Only lines containing the string "ankle" belong in the answer; find them in the records and copy them.

_Records supplied_
###

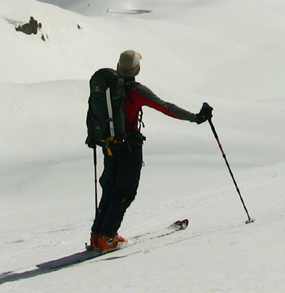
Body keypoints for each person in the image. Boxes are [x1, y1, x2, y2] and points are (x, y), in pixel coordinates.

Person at [89, 49, 212, 252]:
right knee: (124, 192)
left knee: (109, 188)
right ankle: (108, 238)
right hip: (129, 147)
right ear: (137, 68)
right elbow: (166, 107)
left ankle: (97, 235)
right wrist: (195, 117)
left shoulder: (108, 86)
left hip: (109, 145)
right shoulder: (135, 90)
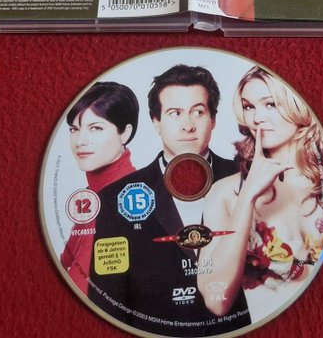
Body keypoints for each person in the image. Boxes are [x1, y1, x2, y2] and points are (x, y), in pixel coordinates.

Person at [89, 65, 251, 336]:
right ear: (156, 122)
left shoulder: (249, 179)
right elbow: (107, 298)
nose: (188, 125)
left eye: (198, 112)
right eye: (175, 113)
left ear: (213, 119)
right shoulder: (115, 197)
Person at [197, 66, 323, 317]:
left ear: (297, 105)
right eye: (249, 107)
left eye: (270, 104)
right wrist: (248, 196)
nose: (257, 118)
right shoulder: (225, 193)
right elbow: (216, 301)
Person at [59, 82, 138, 294]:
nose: (80, 141)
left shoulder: (125, 199)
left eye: (96, 128)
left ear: (125, 133)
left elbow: (83, 288)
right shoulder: (94, 194)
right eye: (74, 129)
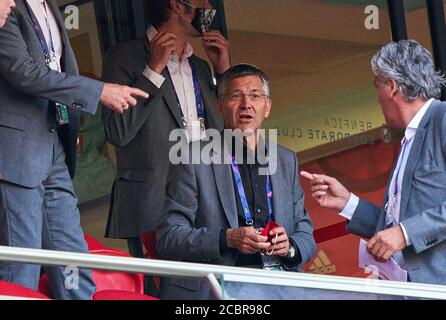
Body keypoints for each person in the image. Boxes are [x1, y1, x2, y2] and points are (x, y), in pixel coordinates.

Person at [0, 0, 148, 300]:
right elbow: (23, 72)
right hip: (16, 151)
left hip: (54, 142)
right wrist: (99, 91)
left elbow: (55, 66)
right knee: (22, 268)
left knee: (72, 259)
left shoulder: (50, 6)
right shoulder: (6, 6)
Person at [156, 64, 316, 299]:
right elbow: (169, 236)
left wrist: (289, 246)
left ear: (267, 106)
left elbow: (305, 232)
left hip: (281, 280)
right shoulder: (192, 159)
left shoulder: (284, 159)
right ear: (220, 107)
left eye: (255, 96)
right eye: (235, 96)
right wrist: (227, 238)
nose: (246, 104)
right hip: (223, 283)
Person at [301, 40, 446, 285]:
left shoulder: (442, 118)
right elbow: (392, 228)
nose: (377, 97)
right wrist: (348, 203)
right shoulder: (409, 139)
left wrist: (406, 233)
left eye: (376, 85)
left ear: (391, 86)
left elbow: (401, 232)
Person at [102, 0, 228, 266]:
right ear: (177, 5)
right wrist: (153, 71)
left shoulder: (202, 67)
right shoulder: (125, 57)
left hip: (205, 198)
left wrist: (223, 72)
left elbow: (229, 137)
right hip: (153, 201)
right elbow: (118, 131)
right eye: (202, 1)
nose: (208, 6)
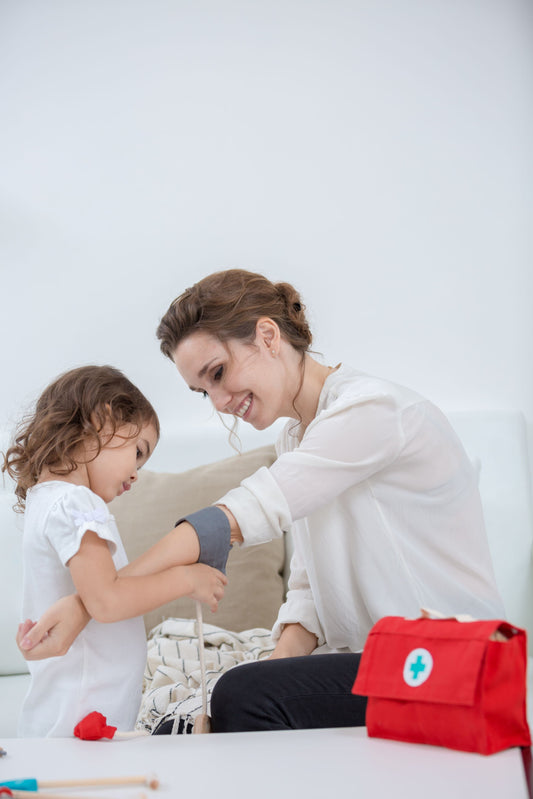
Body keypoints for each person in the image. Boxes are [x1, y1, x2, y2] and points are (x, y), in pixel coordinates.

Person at [16, 271, 505, 733]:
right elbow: (310, 593)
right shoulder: (296, 440)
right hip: (380, 662)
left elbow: (245, 512)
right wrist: (271, 671)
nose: (218, 402)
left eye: (218, 372)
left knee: (241, 696)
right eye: (203, 391)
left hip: (448, 661)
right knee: (234, 692)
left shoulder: (372, 410)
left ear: (268, 336)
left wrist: (88, 604)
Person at [3, 365, 227, 737]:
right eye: (137, 452)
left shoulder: (48, 501)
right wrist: (186, 579)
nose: (136, 473)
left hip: (75, 712)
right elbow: (106, 601)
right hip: (81, 716)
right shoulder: (75, 502)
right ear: (101, 420)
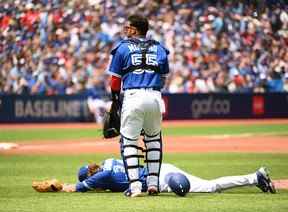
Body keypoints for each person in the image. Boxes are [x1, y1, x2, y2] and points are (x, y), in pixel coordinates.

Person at [106, 15, 170, 197]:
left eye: (128, 27)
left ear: (134, 30)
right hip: (155, 96)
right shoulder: (159, 47)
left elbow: (115, 81)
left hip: (133, 96)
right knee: (154, 141)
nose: (126, 31)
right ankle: (153, 184)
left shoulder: (122, 48)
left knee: (129, 142)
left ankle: (134, 187)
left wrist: (115, 100)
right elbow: (163, 77)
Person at [52, 158, 276, 195]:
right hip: (161, 168)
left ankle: (255, 177)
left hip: (160, 180)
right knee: (209, 185)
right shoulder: (109, 161)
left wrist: (58, 187)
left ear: (89, 177)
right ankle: (256, 178)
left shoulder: (100, 177)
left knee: (209, 187)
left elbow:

###

_Result of the exercise_
right ankle: (108, 238)
left ankle: (97, 235)
right ankle: (153, 184)
left ankle: (134, 187)
left ankle: (255, 177)
right ankle: (256, 178)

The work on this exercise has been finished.